EXTRACTED DATA Start Marker

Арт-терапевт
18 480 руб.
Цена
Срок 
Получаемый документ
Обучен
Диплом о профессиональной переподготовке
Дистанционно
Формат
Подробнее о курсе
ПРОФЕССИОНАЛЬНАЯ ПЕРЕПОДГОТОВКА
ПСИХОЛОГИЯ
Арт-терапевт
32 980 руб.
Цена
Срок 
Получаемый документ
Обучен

EXTRACTED DATA End Marker

_TASK_.
Beginning with the line that holds "32 980 руб." and ending with the last line of the material, retype each line exactly and output nothing else.

_OUTPUT BELOW_.
32 980 руб.
Цена
Срок 
Получаемый документ
Обучен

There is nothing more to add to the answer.